Brexit must free UK farming from grip of Brussels regulation - NPA
31st Mar 2017 / By Alistair Driver
The NPA has called on the Government to use Brexit to deliver a more proportionate and sensible regulatory regime for the farming sector.
Brexit Secretary David Davis unveiled the Government’s plans to end EU control over UK law on Thursday, following the triggering of Article 50 by Prime Minister Theresa May on Wednesday.
The Great Repeal Bill will repeal the European Communities Act, which enshrines EU law as supreme to the UK's and remove the jurisdiction of the European Court of Justice.
Coming into force the day the UK leaves the EU, it would initially transpose existing EU legislation into domestic UK law, including vast swathes of legislation that directly affects farmers.
Mr Davis said the Bill would allow the UK Parliament and Welsh, Scottish and Northern Ireland administrations to scrap, amend and improve laws.
NPA chief executive Zoe Davies said: “It makes sense to initially transpose existing EU law into UK legislation on the day we leave the EU. This will provide continuity and help minimise disruption to EU trade.
“However, we see Brexit as an opportunity for a fundamental review of all the current EU laws that affect farmers. This review, which will need to balance sensible regulation with trading requirements, must begin almost immediately.
“Some of the EU’s environmental regulations in particular, notably the Nitrates Directive, have caused huge frustrations to pig producers, adding burdens entirely disproportionate to the goals they are trying to achieve.
“We will be consulting members to identify specific areas where we feel change is needed and will expect the Government to deliver on Brexit campaign pledges to free producers from the grip of Brussels regulation.”
The NPA will also be seeking clarity on the status of zinc oxide, which is likely to banned at EU level, once we leave the union.
The UK’s four main farming unions have also called for a post-Brexit regulatory framework suited to UK farmers.
Following a meeting in Northern Ireland, the NFU, Ulster Farmers’ Union, NFU Cymru, and NFU Scotland issued a joint statement.
NFU President Meurig Raymond said: “Our departure from the EU must be an opportunity, not just to ensure continuity but to deliver a regulatory framework suited to UK farmers, whether through the Great Repeal Bill process or through other legislative and regulatory measures.

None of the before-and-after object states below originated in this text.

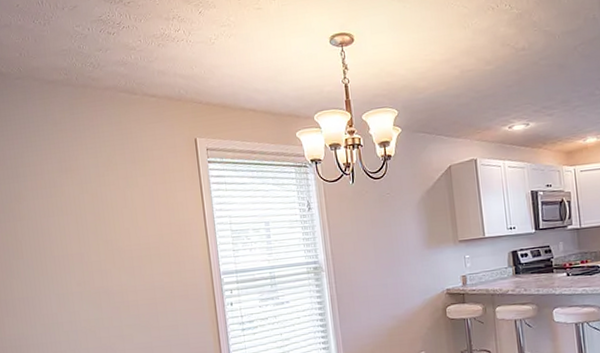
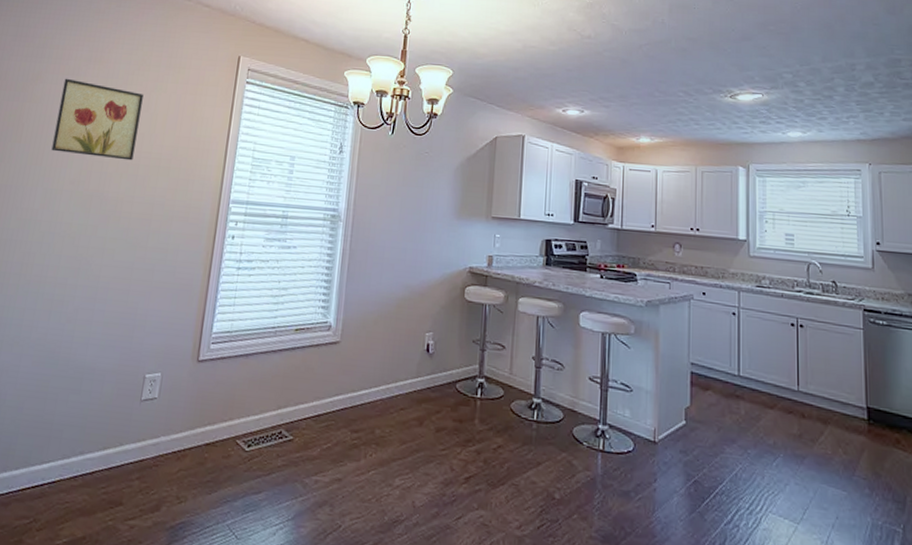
wall art: none [44,191,126,260] -> present [51,78,144,161]

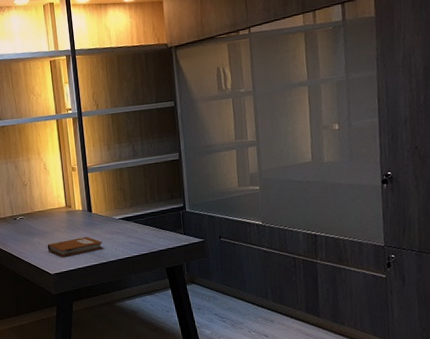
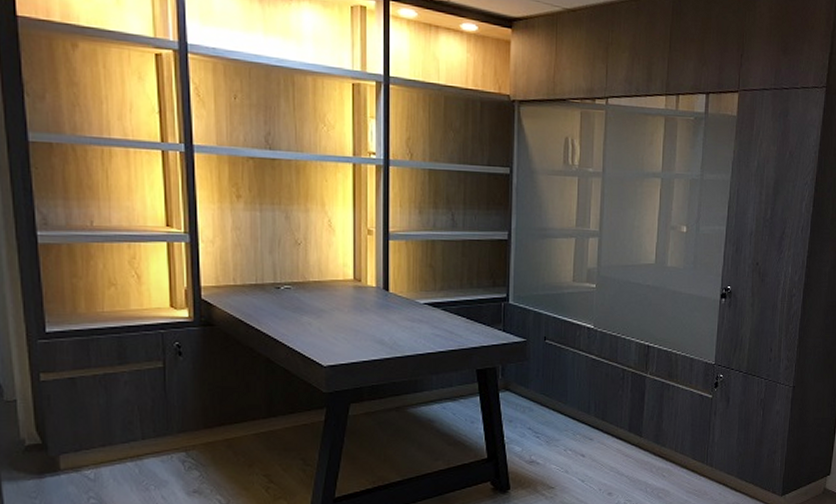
notebook: present [47,236,103,257] -> none [321,321,399,345]

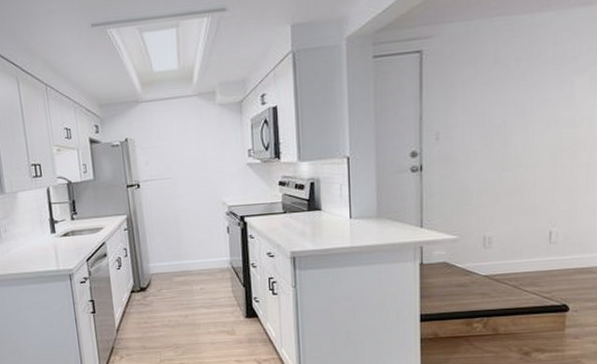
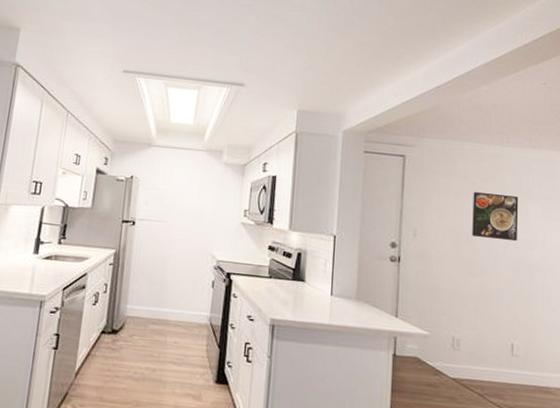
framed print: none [504,70,562,128] -> present [472,192,519,242]

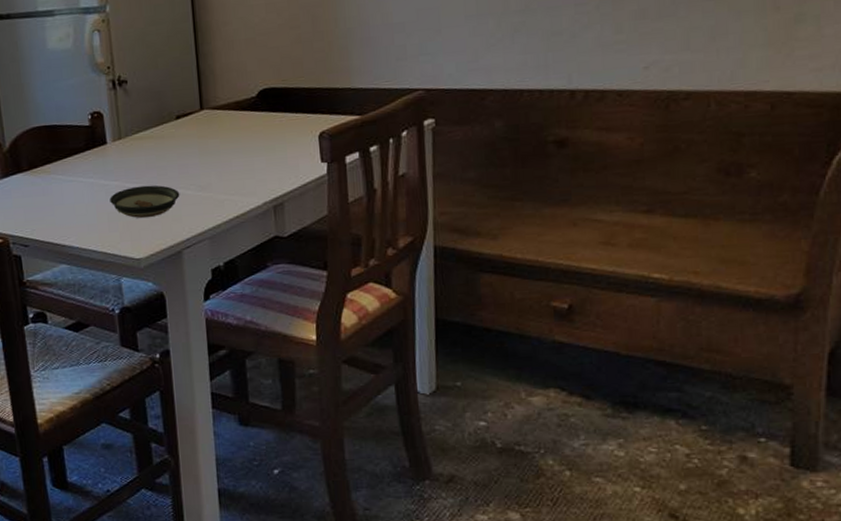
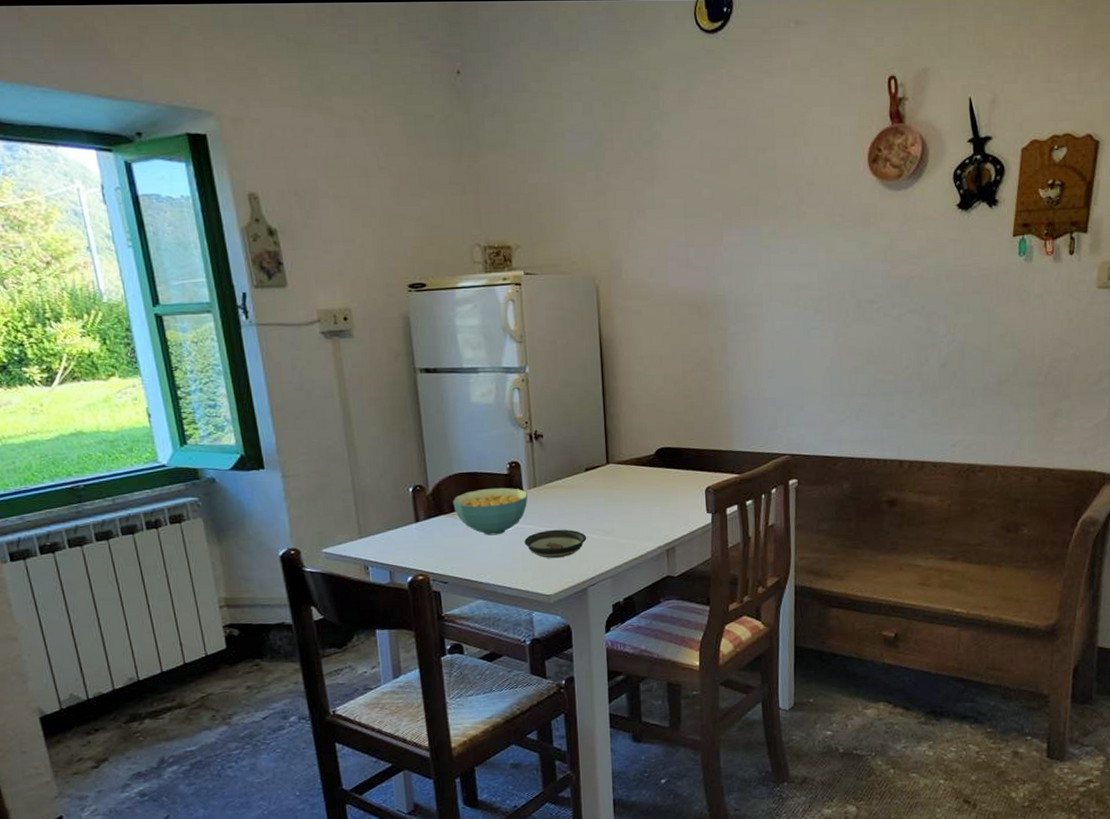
cereal bowl: none [31,140,113,194] -> present [453,487,528,536]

“The task of transferring the vast expanse of existing EU law into UK law will be one of the biggest legislative challenges this country has ever faced.
“And farming is probably impacted more than any other sector, with a huge number of pieces of directly applicable EU legislation and national implementing regulations governing the way our farmers carry out their day-to-day businesses. Most importantly it must not jeopardise our future trading relationship with Europe.
“Too often, farmers have been burdened by rules and requirements that stifle their ability to farm for no discernible benefit.”
Meanwhile, the EU has outlined its desire for a phased approach to Brexit strategy, suggesting trade talks could begin after ‘sufficient progress’ on a separation settlement with the UK.
European Council President Donald Tusk unveiled the draft guidelines in Malta on Friday. He said: "Only once we have achieved sufficient progress on the withdrawal can we discuss the framework for our future relationship."
The guidelines confirm the EU is expecting a major financial contribution from the UK, estimated to be as much as €60bn (£51bn).